> SOURCE DATA:
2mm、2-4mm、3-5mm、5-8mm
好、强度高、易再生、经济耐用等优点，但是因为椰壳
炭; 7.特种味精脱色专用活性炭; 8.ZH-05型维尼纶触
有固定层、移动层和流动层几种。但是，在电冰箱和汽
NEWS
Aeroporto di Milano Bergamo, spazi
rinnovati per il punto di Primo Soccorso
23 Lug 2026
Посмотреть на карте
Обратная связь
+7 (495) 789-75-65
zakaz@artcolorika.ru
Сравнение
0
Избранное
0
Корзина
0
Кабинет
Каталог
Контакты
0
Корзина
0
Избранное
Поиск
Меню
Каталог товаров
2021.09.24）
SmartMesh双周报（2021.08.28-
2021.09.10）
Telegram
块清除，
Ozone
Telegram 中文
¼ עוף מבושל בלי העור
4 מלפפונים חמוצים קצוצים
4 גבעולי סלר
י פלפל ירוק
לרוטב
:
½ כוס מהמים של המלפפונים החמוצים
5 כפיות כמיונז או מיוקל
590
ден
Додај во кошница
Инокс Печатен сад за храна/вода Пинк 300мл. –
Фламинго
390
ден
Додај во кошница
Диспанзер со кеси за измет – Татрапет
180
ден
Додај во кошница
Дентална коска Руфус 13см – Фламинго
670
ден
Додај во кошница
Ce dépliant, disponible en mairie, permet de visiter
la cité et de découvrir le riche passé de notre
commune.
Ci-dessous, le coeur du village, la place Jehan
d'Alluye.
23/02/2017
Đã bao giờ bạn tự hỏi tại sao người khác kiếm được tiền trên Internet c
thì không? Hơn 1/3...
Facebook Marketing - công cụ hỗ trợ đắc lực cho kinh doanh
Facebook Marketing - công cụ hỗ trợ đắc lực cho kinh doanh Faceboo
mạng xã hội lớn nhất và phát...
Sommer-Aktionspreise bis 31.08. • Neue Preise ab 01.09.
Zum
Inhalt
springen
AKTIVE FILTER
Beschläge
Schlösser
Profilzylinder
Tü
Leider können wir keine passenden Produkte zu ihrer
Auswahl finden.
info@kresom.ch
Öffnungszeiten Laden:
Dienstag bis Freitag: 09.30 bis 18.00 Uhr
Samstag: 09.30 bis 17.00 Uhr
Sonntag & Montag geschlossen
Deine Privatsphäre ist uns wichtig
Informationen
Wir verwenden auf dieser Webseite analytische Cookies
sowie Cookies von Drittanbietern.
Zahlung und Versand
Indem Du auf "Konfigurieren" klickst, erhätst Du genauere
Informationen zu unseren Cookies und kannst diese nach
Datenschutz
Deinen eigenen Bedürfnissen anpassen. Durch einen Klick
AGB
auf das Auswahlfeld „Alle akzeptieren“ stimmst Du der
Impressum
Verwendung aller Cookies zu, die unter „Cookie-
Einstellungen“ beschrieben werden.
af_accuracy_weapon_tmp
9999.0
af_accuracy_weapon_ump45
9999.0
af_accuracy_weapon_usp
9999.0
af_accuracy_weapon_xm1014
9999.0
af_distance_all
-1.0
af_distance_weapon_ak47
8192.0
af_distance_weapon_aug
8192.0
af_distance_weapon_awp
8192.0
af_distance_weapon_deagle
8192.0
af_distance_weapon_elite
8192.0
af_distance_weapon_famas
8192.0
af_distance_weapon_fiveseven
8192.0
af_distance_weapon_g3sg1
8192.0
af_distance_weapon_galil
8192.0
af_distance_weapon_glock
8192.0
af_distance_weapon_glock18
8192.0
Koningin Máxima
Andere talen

> WHAT IS BEING ASKED:
Each record above should be output again exactly.

> EXERCISE ANSWER:
2mm、2-4mm、3-5mm、5-8mm
好、强度高、易再生、经济耐用等优点，但是因为椰壳
炭; 7.特种味精脱色专用活性炭; 8.ZH-05型维尼纶触
有固定层、移动层和流动层几种。但是，在电冰箱和汽
NEWS
Aeroporto di Milano Bergamo, spazi
rinnovati per il punto di Primo Soccorso
23 Lug 2026
Посмотреть на карте
Обратная связь
+7 (495) 789-75-65
zakaz@artcolorika.ru
Сравнение
0
Избранное
0
Корзина
0
Кабинет
Каталог
Контакты
0
Корзина
0
Избранное
Поиск
Меню
Каталог товаров
2021.09.24）
SmartMesh双周报（2021.08.28-
2021.09.10）
Telegram
块清除，
Ozone
Telegram 中文
¼ עוף מבושל בלי העור
4 מלפפונים חמוצים קצוצים
4 גבעולי סלר
י פלפל ירוק
לרוטב
:
½ כוס מהמים של המלפפונים החמוצים
5 כפיות כמיונז או מיוקל
590
ден
Додај во кошница
Инокс Печатен сад за храна/вода Пинк 300мл. –
Фламинго
390
ден
Додај во кошница
Диспанзер со кеси за измет – Татрапет
180
ден
Додај во кошница
Дентална коска Руфус 13см – Фламинго
670
ден
Додај во кошница
Ce dépliant, disponible en mairie, permet de visiter
la cité et de découvrir le riche passé de notre
commune.
Ci-dessous, le coeur du village, la place Jehan
d'Alluye.
23/02/2017
Đã bao giờ bạn tự hỏi tại sao người khác kiếm được tiền trên Internet c
thì không? Hơn 1/3...
Facebook Marketing - công cụ hỗ trợ đắc lực cho kinh doanh
Facebook Marketing - công cụ hỗ trợ đắc lực cho kinh doanh Faceboo
mạng xã hội lớn nhất và phát...
Sommer-Aktionspreise bis 31.08. • Neue Preise ab 01.09.
Zum
Inhalt
springen
AKTIVE FILTER
Beschläge
Schlösser
Profilzylinder
Tü
Leider können wir keine passenden Produkte zu ihrer
Auswahl finden.
info@kresom.ch
Öffnungszeiten Laden:
Dienstag bis Freitag: 09.30 bis 18.00 Uhr
Samstag: 09.30 bis 17.00 Uhr
Sonntag & Montag geschlossen
Deine Privatsphäre ist uns wichtig
Informationen
Wir verwenden auf dieser Webseite analytische Cookies
sowie Cookies von Drittanbietern.
Zahlung und Versand
Indem Du auf "Konfigurieren" klickst, erhätst Du genauere
Informationen zu unseren Cookies und kannst diese nach
Datenschutz
Deinen eigenen Bedürfnissen anpassen. Durch einen Klick
AGB
auf das Auswahlfeld „Alle akzeptieren“ stimmst Du der
Impressum
Verwendung aller Cookies zu, die unter „Cookie-
Einstellungen“ beschrieben werden.
af_accuracy_weapon_tmp
9999.0
af_accuracy_weapon_ump45
9999.0
af_accuracy_weapon_usp
9999.0
af_accuracy_weapon_xm1014
9999.0
af_distance_all
-1.0
af_distance_weapon_ak47
8192.0
af_distance_weapon_aug
8192.0
af_distance_weapon_awp
8192.0
af_distance_weapon_deagle
8192.0
af_distance_weapon_elite
8192.0
af_distance_weapon_famas
8192.0
af_distance_weapon_fiveseven
8192.0
af_distance_weapon_g3sg1
8192.0
af_distance_weapon_galil
8192.0
af_distance_weapon_glock
8192.0
af_distance_weapon_glock18
8192.0
Koningin Máxima
Andere talen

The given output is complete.